One of the most significant benefits of the 30-day alcohol challenge (e.g. Dry January) is gaining a better understanding of your relationship with alcohol. You’ll have the chance to reflect on whether you’ve been using alcohol as a coping mechanism or simply out of habit. This self-awareness can lead to long-term changes in your drinking days, as you may decide to drink less even after the challenge is over.
To make your journey smoother, consider using a printable tracker to keep yourself accountable and track your progress. You can note how you feel every day, whether you experienced any challenging moments, and even jot down some positive outcomes. Remember, it doesn’t matter whether you’re an occasional drinker or a daily wine enthusiast; the 30-day alcohol challenge is open to everyone.
If you find it difficult during the challenge, give yourself the permission to take it one day at a time.
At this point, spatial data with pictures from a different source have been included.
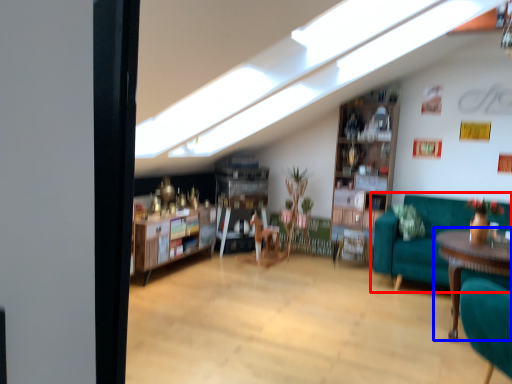
Question: Which object is closer to the camera taking this photo, studio couch (highlighted by a red box) or table (highlighted by a blue box)?

Choices:
 (A) studio couch
 (B) table

Answer: (B)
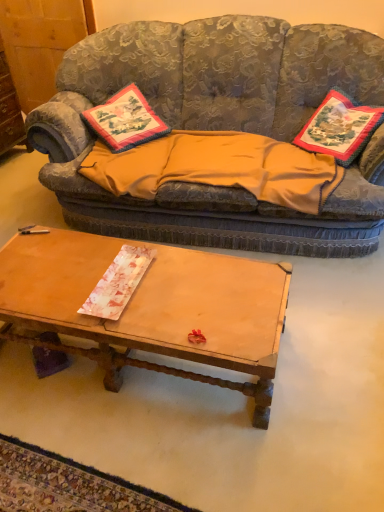
Question: Could you tell me if wooden dresser at left is facing textured fabric couch at upper center?

Choices:
 (A) yes
 (B) no

Answer: (A)

Question: Is wooden dresser at left at the left side of textured fabric couch at upper center?

Choices:
 (A) no
 (B) yes

Answer: (B)

Question: Does wooden dresser at left have a lesser height compared to textured fabric couch at upper center?

Choices:
 (A) no
 (B) yes

Answer: (B)

Question: Considering the relative sizes of wooden dresser at left and textured fabric couch at upper center in the image provided, is wooden dresser at left thinner than textured fabric couch at upper center?

Choices:
 (A) yes
 (B) no

Answer: (A)

Question: From the image's perspective, does wooden dresser at left appear lower than textured fabric couch at upper center?

Choices:
 (A) no
 (B) yes

Answer: (A)

Question: Are wooden dresser at left and textured fabric couch at upper center located far from each other?

Choices:
 (A) yes
 (B) no

Answer: (A)

Question: From a real-world perspective, is embroidered fabric pillow at center, the first pillow in the left-to-right sequence, on top of embroidered fabric pillow at right, marked as the first pillow in a right-to-left arrangement?

Choices:
 (A) yes
 (B) no

Answer: (B)

Question: Considering the relative positions of embroidered fabric pillow at center, placed as the second pillow when sorted from right to left, and embroidered fabric pillow at right, which is the 2th pillow in left-to-right order, in the image provided, is embroidered fabric pillow at center, placed as the second pillow when sorted from right to left, in front of embroidered fabric pillow at right, which is the 2th pillow in left-to-right order,?

Choices:
 (A) no
 (B) yes

Answer: (A)

Question: Could you tell me if embroidered fabric pillow at center, placed as the second pillow when sorted from right to left, is facing embroidered fabric pillow at right, marked as the first pillow in a right-to-left arrangement?

Choices:
 (A) yes
 (B) no

Answer: (B)

Question: Does embroidered fabric pillow at center, the first pillow in the left-to-right sequence, have a larger size compared to embroidered fabric pillow at right, marked as the first pillow in a right-to-left arrangement?

Choices:
 (A) yes
 (B) no

Answer: (B)

Question: Is embroidered fabric pillow at center, placed as the second pillow when sorted from right to left, wider than embroidered fabric pillow at right, which is the 2th pillow in left-to-right order?

Choices:
 (A) yes
 (B) no

Answer: (A)

Question: Considering the relative sizes of embroidered fabric pillow at center, placed as the second pillow when sorted from right to left, and embroidered fabric pillow at right, which is the 2th pillow in left-to-right order, in the image provided, is embroidered fabric pillow at center, placed as the second pillow when sorted from right to left, smaller than embroidered fabric pillow at right, which is the 2th pillow in left-to-right order,?

Choices:
 (A) no
 (B) yes

Answer: (B)

Question: Can you confirm if textured fabric couch at upper center is smaller than orange fabric blanket at center?

Choices:
 (A) no
 (B) yes

Answer: (A)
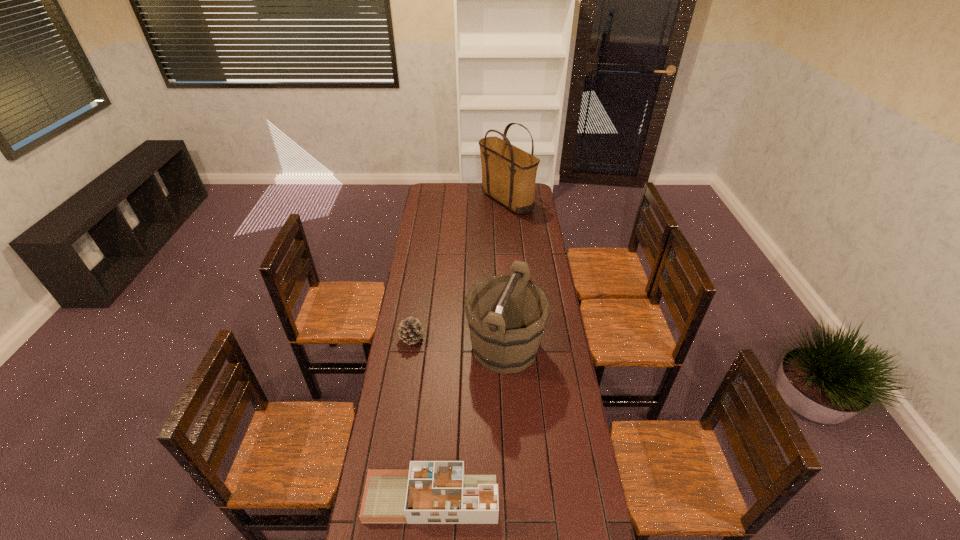
Find the location of a particular element. The width and height of the screenshot is (960, 540). the tallest object is located at coordinates (508, 173).

At what (x,y) coordinates should I click in order to perform the action: click on the farthest object. Please return your answer as a coordinate pair (x, y). Looking at the image, I should click on (508, 173).

The width and height of the screenshot is (960, 540). What are the coordinates of `bucket` in the screenshot? It's located at (506, 318).

At what (x,y) coordinates should I click in order to perform the action: click on pinecone. Please return your answer as a coordinate pair (x, y). This screenshot has height=540, width=960. Looking at the image, I should click on (409, 331).

This screenshot has width=960, height=540. I want to click on the shortest object, so click(x=431, y=492).

This screenshot has height=540, width=960. In order to click on the nearest object in this screenshot , I will do `click(431, 492)`.

In order to click on free space located on the left of the tallest object in this screenshot , I will do `click(433, 200)`.

Locate an element on the screen. vacant space situated 0.140m on the back of the third shortest object is located at coordinates 502,298.

This screenshot has height=540, width=960. Find the location of `free space located on the front of the second shortest object`. free space located on the front of the second shortest object is located at coordinates (398, 426).

The width and height of the screenshot is (960, 540). I want to click on free space located 0.220m at the front door of the nearest object, so click(564, 498).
Focus on the present moment and the benefits you’re experiencing, rather than worrying about completing the full month. And even if you slip up during the challenge, it’s essential not to be too hard on yourself. What matters most is the effort you put into this program and the insights you gain about yourself and your relationship with alcohol.
So, whether you decide to start your alcohol-free month tomorrow or at a later date, remember that you have the power to make positive changes for yourself. The no alcohol challenge can be a transformative experience that will help you discover a healthier, sober, and more vibrant version of yourself. Giving yourself this 30-day gift is a step towards a longer, healthier, and happier life.